Considering these premises, Kurdish agitation should become understandable to say the least. Turkish hate reserved for Kurds is only overshadowed by their loathing of Armenians. In 1915, the Armenians were accused of betrayal and of supporting the belligerent Russian Empire, all of this under ‘the fog of war,’ of World War I. Marxist lines on history repeating itself are not always clichés. The Turkish governmental rhetoric is not helping either, but fanning the flames of conflict. Ahmet Davutoğlu, a Turkish PM, commented that ‘those who see Turkey’s enemy as their friend will lose Turkey’s friendship’. This is nothing but a polite rendition of Mussolini’s maxim ‘Either with us, or against us’.

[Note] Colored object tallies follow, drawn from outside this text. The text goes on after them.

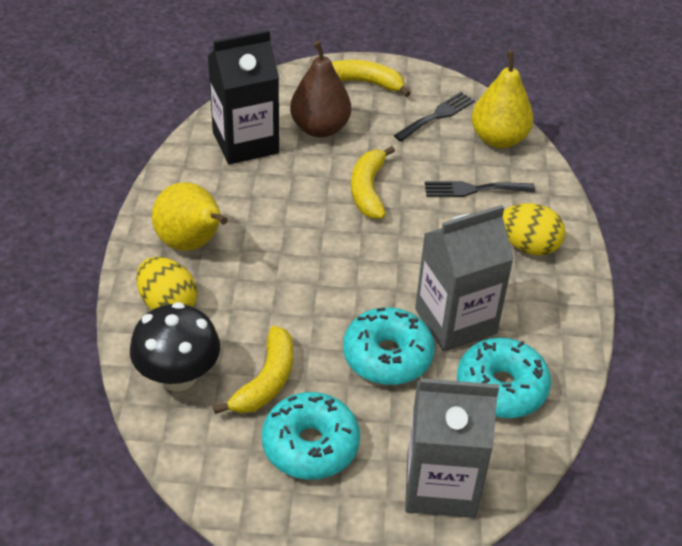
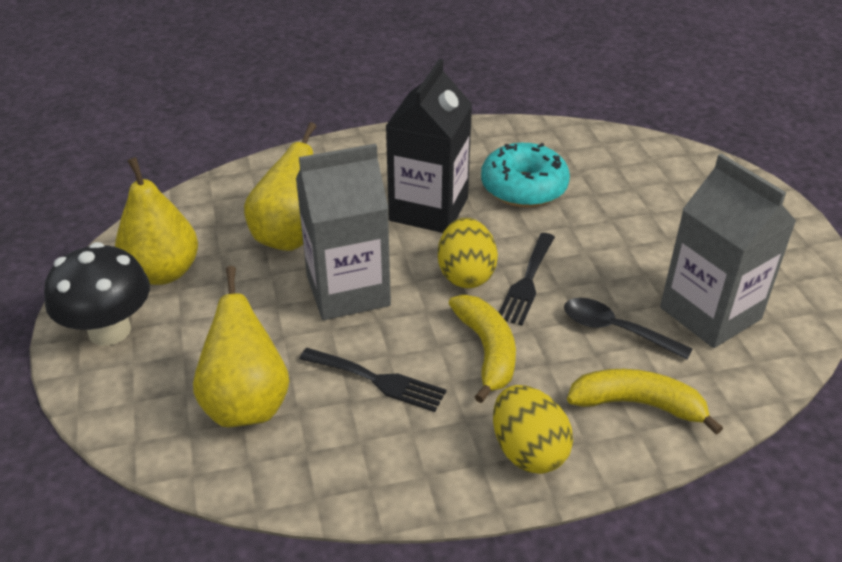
black spoon: none = 0 -> [564,298,692,360] = 1
brown pear: [290,41,351,138] = 1 -> none = 0
turquoise donut: [262,392,360,480] [343,307,435,385] [457,338,551,418] = 3 -> [481,143,570,207] = 1
yellow banana: [213,326,293,414] [332,60,411,97] [351,146,395,219] = 3 -> [449,295,516,403] [567,369,723,435] = 2
yellow pear: [152,183,228,251] [471,51,533,148] = 2 -> [115,157,198,285] [193,266,289,427] [244,122,316,251] = 3

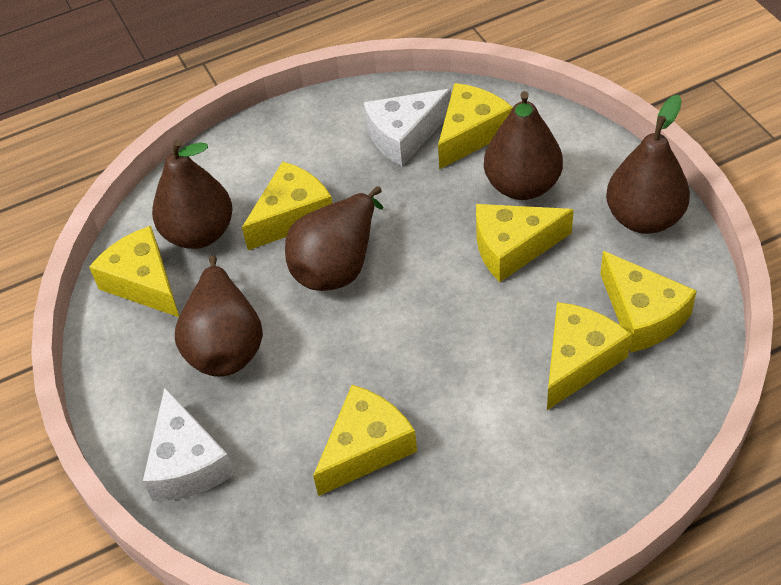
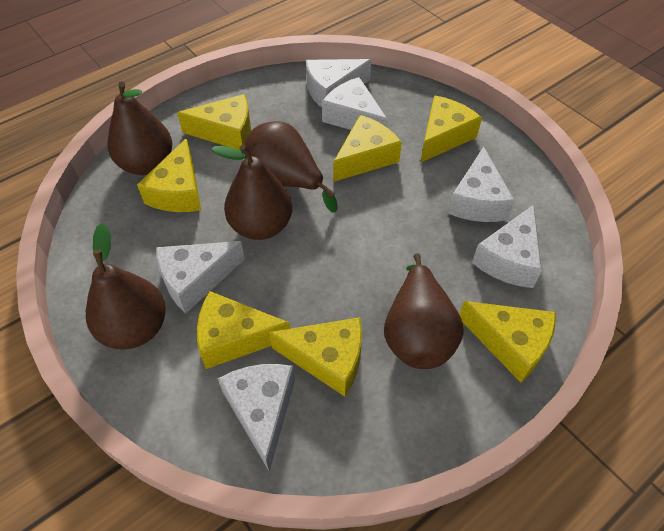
white cheese: [143,388,235,501] [364,89,451,166] = 2 -> [156,241,245,313] [218,364,295,472] [306,59,371,108] [322,77,388,130] [448,147,515,222] [472,205,542,288] = 6

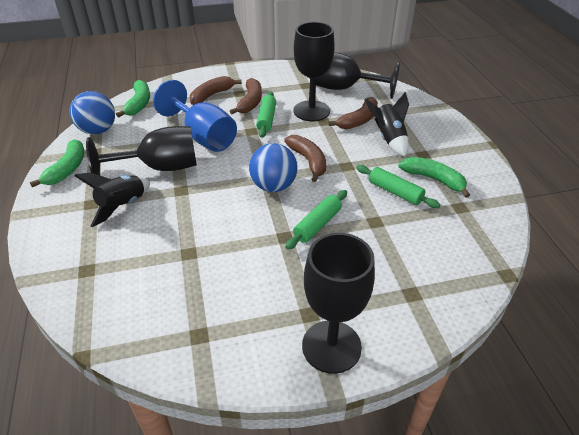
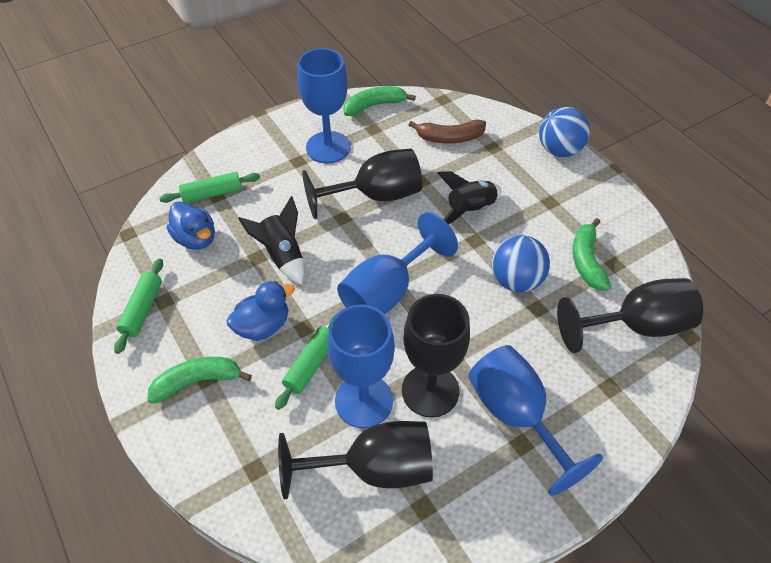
blue duck: none = 0 -> [167,201,215,250] [227,281,295,341] = 2
blue goblet: [153,80,237,152] = 1 -> [297,48,351,163] [327,304,395,428] [337,212,458,314] [468,345,603,496] = 4
brown banana: [190,76,242,105] [230,78,262,114] [284,135,326,182] [328,97,378,129] = 4 -> [409,119,486,144] = 1

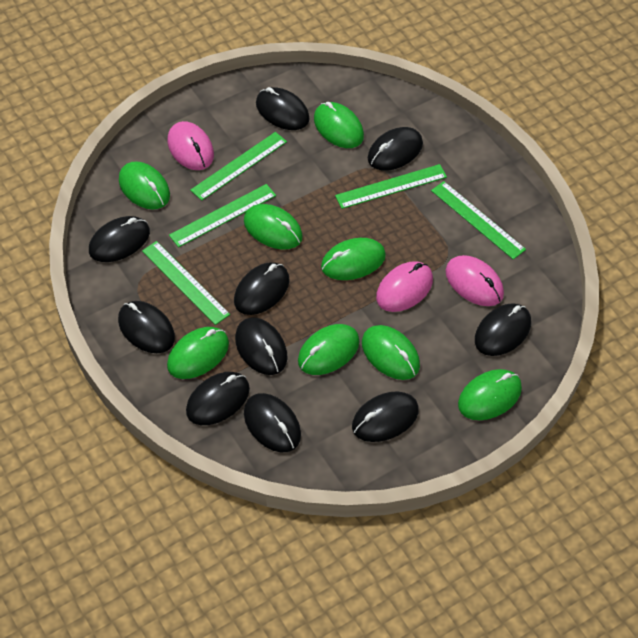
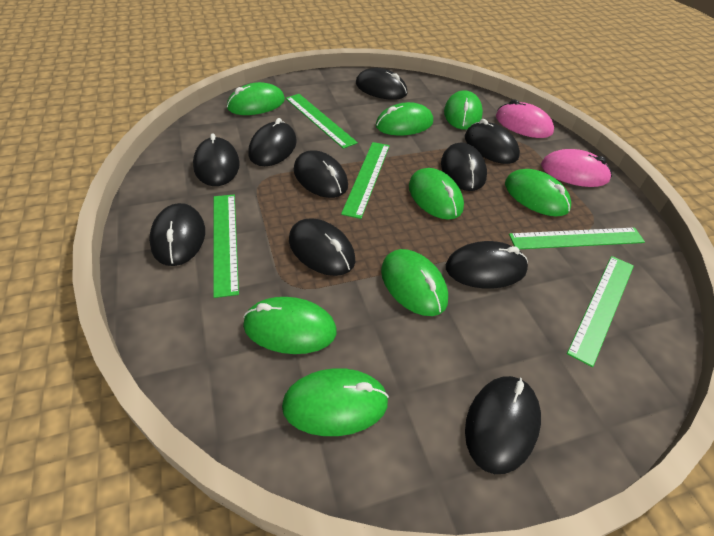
pink mouse: [168,121,214,170] [376,261,433,312] [445,255,504,306] = 3 -> [496,100,554,138] [541,149,612,187] = 2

All things considered, ethnic repression on a 20th century scale is probably unlikely. But this has very little to do with the benevolence and magnanimity of Ankara, or indeed its progress as a state. Speaking at the Oxford Union last Tuesday, Ali Babacan, former Deputy Prime Minister of Turkey, quite rightly claimed Turkey was modernising and secularising at a fast rate. Indeed they have passed from persecuting Christian Orthodox Armenians to oppressing fellow Sunni Muslim Kurds; surely evidence of Turkish fairhandedness and ambivalence. But a series of international and diplomatic developments will prevent the conflict from escalating further. The growing threat posed by ISIS, Turkish European Union membership aspirations, and the U.S.’s backing of Syrian Kurds should all put Turkey on the road to Damascus and political convenience. For the moment, however, this will not prevent small scale discrimination and military action against Tukey’s largest minority, or their neighboring kindred. Nor will it end the conflict, or avoid it resurfacing in some years’ time.